**TASK PROMPT:** Would you reproduce the entries exactly, including every line?

[INFORMATION SUPPLIED — start]

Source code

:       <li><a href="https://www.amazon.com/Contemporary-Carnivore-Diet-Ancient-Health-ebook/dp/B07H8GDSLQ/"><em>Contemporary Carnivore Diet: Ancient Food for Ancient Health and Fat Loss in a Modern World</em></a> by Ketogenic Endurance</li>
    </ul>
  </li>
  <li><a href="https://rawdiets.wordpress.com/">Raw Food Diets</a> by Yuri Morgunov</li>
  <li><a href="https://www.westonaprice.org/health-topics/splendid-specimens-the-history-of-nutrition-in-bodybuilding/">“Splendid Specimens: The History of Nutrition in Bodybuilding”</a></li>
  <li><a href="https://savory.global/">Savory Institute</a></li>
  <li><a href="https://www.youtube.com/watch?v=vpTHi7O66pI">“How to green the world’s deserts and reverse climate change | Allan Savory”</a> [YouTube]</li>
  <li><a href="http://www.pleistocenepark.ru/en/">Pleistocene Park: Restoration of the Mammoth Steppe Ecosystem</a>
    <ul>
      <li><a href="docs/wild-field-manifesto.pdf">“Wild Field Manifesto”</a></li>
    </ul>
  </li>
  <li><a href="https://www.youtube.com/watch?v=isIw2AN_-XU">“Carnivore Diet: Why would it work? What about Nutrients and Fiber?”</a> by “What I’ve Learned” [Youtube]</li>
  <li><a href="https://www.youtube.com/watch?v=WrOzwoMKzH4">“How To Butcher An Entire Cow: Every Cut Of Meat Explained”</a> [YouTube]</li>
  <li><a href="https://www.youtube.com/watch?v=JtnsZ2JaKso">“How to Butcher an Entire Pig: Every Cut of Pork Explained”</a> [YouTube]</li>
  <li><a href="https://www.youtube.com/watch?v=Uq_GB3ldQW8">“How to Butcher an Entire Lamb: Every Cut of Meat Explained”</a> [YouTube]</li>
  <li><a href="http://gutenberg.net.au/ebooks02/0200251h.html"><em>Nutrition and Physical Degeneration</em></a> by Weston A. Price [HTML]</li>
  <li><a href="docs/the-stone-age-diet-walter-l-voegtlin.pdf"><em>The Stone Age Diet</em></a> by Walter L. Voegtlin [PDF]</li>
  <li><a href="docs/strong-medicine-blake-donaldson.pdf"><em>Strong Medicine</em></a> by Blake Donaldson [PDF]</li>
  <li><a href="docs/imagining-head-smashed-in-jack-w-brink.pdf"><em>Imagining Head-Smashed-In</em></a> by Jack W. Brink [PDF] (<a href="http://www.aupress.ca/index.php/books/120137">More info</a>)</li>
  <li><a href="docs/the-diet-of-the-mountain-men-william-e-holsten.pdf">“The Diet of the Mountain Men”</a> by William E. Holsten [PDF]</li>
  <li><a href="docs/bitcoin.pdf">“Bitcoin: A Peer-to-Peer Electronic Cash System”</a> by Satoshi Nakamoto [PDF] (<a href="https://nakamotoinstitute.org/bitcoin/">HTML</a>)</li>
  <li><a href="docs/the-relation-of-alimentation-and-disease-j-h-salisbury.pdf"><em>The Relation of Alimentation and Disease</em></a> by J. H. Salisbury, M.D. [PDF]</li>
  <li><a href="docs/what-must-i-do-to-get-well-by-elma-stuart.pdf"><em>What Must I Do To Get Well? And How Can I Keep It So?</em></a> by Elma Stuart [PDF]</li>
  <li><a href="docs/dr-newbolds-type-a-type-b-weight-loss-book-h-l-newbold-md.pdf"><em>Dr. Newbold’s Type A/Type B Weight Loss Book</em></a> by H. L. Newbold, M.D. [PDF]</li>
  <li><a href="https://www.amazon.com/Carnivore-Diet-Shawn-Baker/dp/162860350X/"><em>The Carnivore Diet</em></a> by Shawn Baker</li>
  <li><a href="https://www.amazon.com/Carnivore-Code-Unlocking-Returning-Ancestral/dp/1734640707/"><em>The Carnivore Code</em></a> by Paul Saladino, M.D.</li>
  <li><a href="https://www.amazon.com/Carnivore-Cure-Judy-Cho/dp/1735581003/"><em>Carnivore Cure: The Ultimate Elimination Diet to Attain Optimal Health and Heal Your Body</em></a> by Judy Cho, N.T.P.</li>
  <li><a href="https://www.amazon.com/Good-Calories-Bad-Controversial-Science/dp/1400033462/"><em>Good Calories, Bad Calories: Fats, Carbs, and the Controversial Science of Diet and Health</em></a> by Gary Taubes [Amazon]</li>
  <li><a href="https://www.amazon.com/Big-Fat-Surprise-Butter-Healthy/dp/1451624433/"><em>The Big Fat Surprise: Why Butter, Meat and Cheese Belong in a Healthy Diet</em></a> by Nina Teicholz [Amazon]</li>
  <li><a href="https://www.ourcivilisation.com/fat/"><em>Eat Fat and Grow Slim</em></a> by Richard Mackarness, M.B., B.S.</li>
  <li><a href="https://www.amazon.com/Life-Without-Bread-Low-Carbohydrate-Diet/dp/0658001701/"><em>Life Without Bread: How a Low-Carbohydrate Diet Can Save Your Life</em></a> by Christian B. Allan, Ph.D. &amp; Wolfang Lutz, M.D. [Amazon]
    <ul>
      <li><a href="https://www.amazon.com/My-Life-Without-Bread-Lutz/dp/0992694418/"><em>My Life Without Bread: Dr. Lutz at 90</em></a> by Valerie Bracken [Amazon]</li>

[INFORMATION SUPPLIED — finish]

**EXERCISE SOLUTION:**
Source code

:       <li><a href="https://www.amazon.com/Contemporary-Carnivore-Diet-Ancient-Health-ebook/dp/B07H8GDSLQ/"><em>Contemporary Carnivore Diet: Ancient Food for Ancient Health and Fat Loss in a Modern World</em></a> by Ketogenic Endurance</li>
    </ul>
  </li>
  <li><a href="https://rawdiets.wordpress.com/">Raw Food Diets</a> by Yuri Morgunov</li>
  <li><a href="https://www.westonaprice.org/health-topics/splendid-specimens-the-history-of-nutrition-in-bodybuilding/">“Splendid Specimens: The History of Nutrition in Bodybuilding”</a></li>
  <li><a href="https://savory.global/">Savory Institute</a></li>
  <li><a href="https://www.youtube.com/watch?v=vpTHi7O66pI">“How to green the world’s deserts and reverse climate change | Allan Savory”</a> [YouTube]</li>
  <li><a href="http://www.pleistocenepark.ru/en/">Pleistocene Park: Restoration of the Mammoth Steppe Ecosystem</a>
    <ul>
      <li><a href="docs/wild-field-manifesto.pdf">“Wild Field Manifesto”</a></li>
    </ul>
  </li>
  <li><a href="https://www.youtube.com/watch?v=isIw2AN_-XU">“Carnivore Diet: Why would it work? What about Nutrients and Fiber?”</a> by “What I’ve Learned” [Youtube]</li>
  <li><a href="https://www.youtube.com/watch?v=WrOzwoMKzH4">“How To Butcher An Entire Cow: Every Cut Of Meat Explained”</a> [YouTube]</li>
  <li><a href="https://www.youtube.com/watch?v=JtnsZ2JaKso">“How to Butcher an Entire Pig: Every Cut of Pork Explained”</a> [YouTube]</li>
  <li><a href="https://www.youtube.com/watch?v=Uq_GB3ldQW8">“How to Butcher an Entire Lamb: Every Cut of Meat Explained”</a> [YouTube]</li>
  <li><a href="http://gutenberg.net.au/ebooks02/0200251h.html"><em>Nutrition and Physical Degeneration</em></a> by Weston A. Price [HTML]</li>
  <li><a href="docs/the-stone-age-diet-walter-l-voegtlin.pdf"><em>The Stone Age Diet</em></a> by Walter L. Voegtlin [PDF]</li>
  <li><a href="docs/strong-medicine-blake-donaldson.pdf"><em>Strong Medicine</em></a> by Blake Donaldson [PDF]</li>
  <li><a href="docs/imagining-head-smashed-in-jack-w-brink.pdf"><em>Imagining Head-Smashed-In</em></a> by Jack W. Brink [PDF] (<a href="http://www.aupress.ca/index.php/books/120137">More info</a>)</li>
  <li><a href="docs/the-diet-of-the-mountain-men-william-e-holsten.pdf">“The Diet of the Mountain Men”</a> by William E. Holsten [PDF]</li>
  <li><a href="docs/bitcoin.pdf">“Bitcoin: A Peer-to-Peer Electronic Cash System”</a> by Satoshi Nakamoto [PDF] (<a href="https://nakamotoinstitute.org/bitcoin/">HTML</a>)</li>
  <li><a href="docs/the-relation-of-alimentation-and-disease-j-h-salisbury.pdf"><em>The Relation of Alimentation and Disease</em></a> by J. H. Salisbury, M.D. [PDF]</li>
  <li><a href="docs/what-must-i-do-to-get-well-by-elma-stuart.pdf"><em>What Must I Do To Get Well? And How Can I Keep It So?</em></a> by Elma Stuart [PDF]</li>
  <li><a href="docs/dr-newbolds-type-a-type-b-weight-loss-book-h-l-newbold-md.pdf"><em>Dr. Newbold’s Type A/Type B Weight Loss Book</em></a> by H. L. Newbold, M.D. [PDF]</li>
  <li><a href="https://www.amazon.com/Carnivore-Diet-Shawn-Baker/dp/162860350X/"><em>The Carnivore Diet</em></a> by Shawn Baker</li>
  <li><a href="https://www.amazon.com/Carnivore-Code-Unlocking-Returning-Ancestral/dp/1734640707/"><em>The Carnivore Code</em></a> by Paul Saladino, M.D.</li>
  <li><a href="https://www.amazon.com/Carnivore-Cure-Judy-Cho/dp/1735581003/"><em>Carnivore Cure: The Ultimate Elimination Diet to Attain Optimal Health and Heal Your Body</em></a> by Judy Cho, N.T.P.</li>
  <li><a href="https://www.amazon.com/Good-Calories-Bad-Controversial-Science/dp/1400033462/"><em>Good Calories, Bad Calories: Fats, Carbs, and the Controversial Science of Diet and Health</em></a> by Gary Taubes [Amazon]</li>
  <li><a href="https://www.amazon.com/Big-Fat-Surprise-Butter-Healthy/dp/1451624433/"><em>The Big Fat Surprise: Why Butter, Meat and Cheese Belong in a Healthy Diet</em></a> by Nina Teicholz [Amazon]</li>
  <li><a href="https://www.ourcivilisation.com/fat/"><em>Eat Fat and Grow Slim</em></a> by Richard Mackarness, M.B., B.S.</li>
  <li><a href="https://www.amazon.com/Life-Without-Bread-Low-Carbohydrate-Diet/dp/0658001701/"><em>Life Without Bread: How a Low-Carbohydrate Diet Can Save Your Life</em></a> by Christian B. Allan, Ph.D. &amp; Wolfang Lutz, M.D. [Amazon]
    <ul>
      <li><a href="https://www.amazon.com/My-Life-Without-Bread-Lutz/dp/0992694418/"><em>My Life Without Bread: Dr. Lutz at 90</em></a> by Valerie Bracken [Amazon]</li>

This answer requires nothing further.